The way out of here is to recognize that being an ethnic Russian and being a Soviet person are two entirely different things. You don’t have to justify what the Soviets did, and you don’t have to act like you were one of them and are now trying to smooth things. All we have to do is to together jointly recognize that the Soviet regime was a criminal one whose days are over. This is why I never call any ethnic Russians “occupiers” or something else derogatory like this, and I oppose others doing this as well, as it only incites conflict and is unjust (you cannot make current people responsible for past crimes committed long before they were even born). The glorious Russian nation is much greater and has a much broader history and culture than the Soviet period, and hopefully a brighter future too, so it would make sense to disengage from the Soviet thing.

I honestly don’t know how the above would be possible for someone living in current Russia, but I’m quite sure that it’s possible for someone living in Estonia where the free world and free press are much more accessible and you don’t have to keep acting like a Soviet person. That such reconciliation is possible is shown by none other than Germany itself, who I think has by now dealt with the lessons of its past. They are not glorifying anything that happened – instead, they are going to museums to study past crimes against humanity of the criminal Nazi regime that happened to rule their country for a while, but apart from recognizing and respecting this, they are a modern European democratic nation that can live side by side and peacefully work together with its former foes.

What I think is missing in your text is the look into the future, because so far the concentration seems to be on the past. Estonian and Russian communities (and other communities which already there or will come) do not have other choice but to co-exist. Looking at Estonia as a mono-ethnic and mono-cultural state is not realistic. And the reconciliation will come when all the parties involved accept this.

This is the most important part of this comment and I agree fully. The way to the future is very simple: to think about what everyone personally wants. And I’ve done some experiments and incited some funny dialogs about this with random taxi drivers all over the world, and no matter who or where, we always come back to the same thing:

People simply want to go about their daily work and live a happy, prosperous life.

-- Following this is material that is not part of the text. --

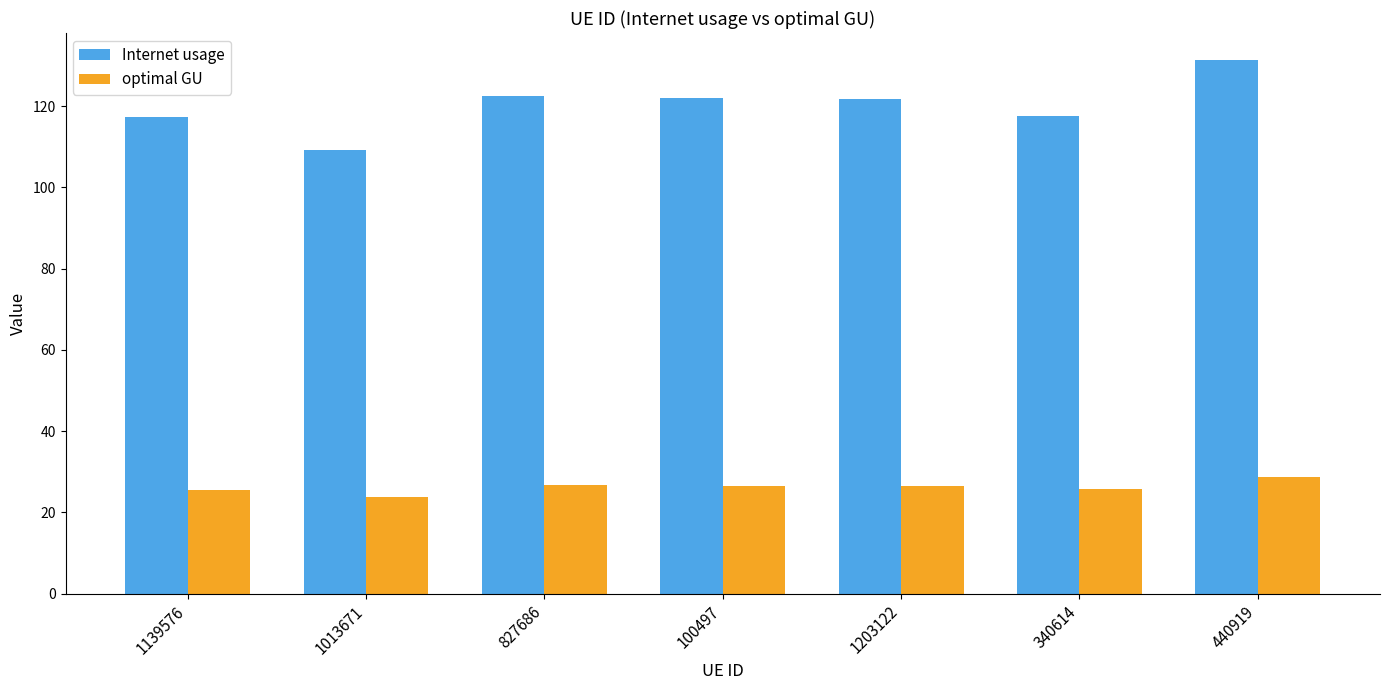

The value of optimal GU at 1013671 is 23.8. True or false?

True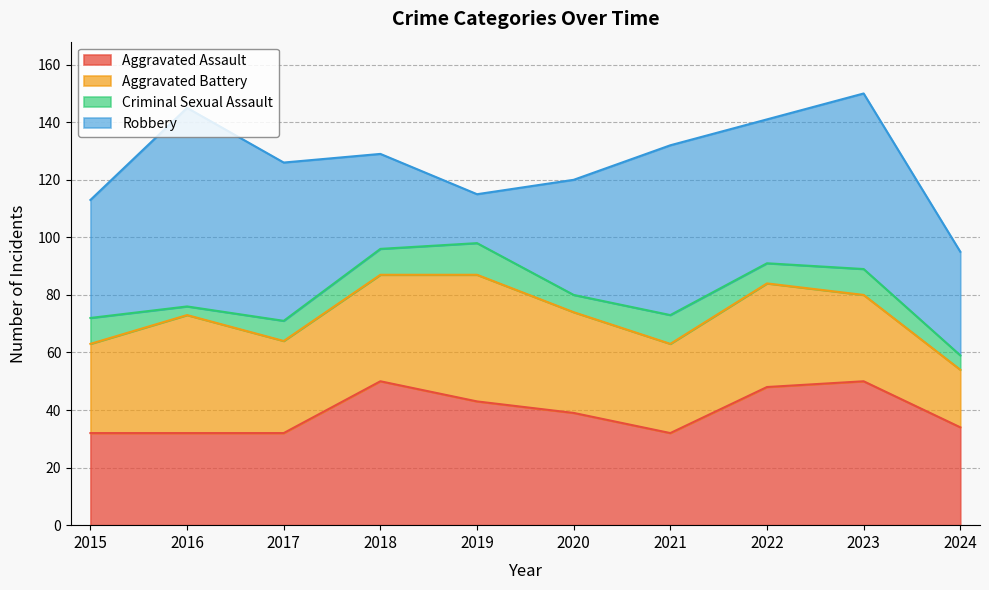

At which category does Aggravated Assault reach its first local valley?

2021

Estonians and Russians and other nations are currently doing this just fine in Estonia. I think that Estonia with its modern, democratic, peaceful and increasingly wealthy society provides you every opportunity to live a happy life, do domestic or international business and engage in any sort of other legal and peaceful activity. If you choose Estonia as the place to live, you just have to recognize that the main purpose of Estonia is to preserve its culture and language. Other cultures and languages are welcome and indeed I think everyone in Estonia only benefits from the influx of new people, cultures and ideas. No one talks about mono-ethnic, but we do talk about the Estonian state language. And “multi-culture” indeed means “multi-culture” – but I’m very wary about this term because under “newspeak”, some Russian activists sometimes say “multi-culture” but they actually mean “Russian/non-Estonian”. Russian culture belongs in Estonia exactly as Finnish, Swedish, Latvian, German, American, Indian, Jewish and many others we are happy to have here.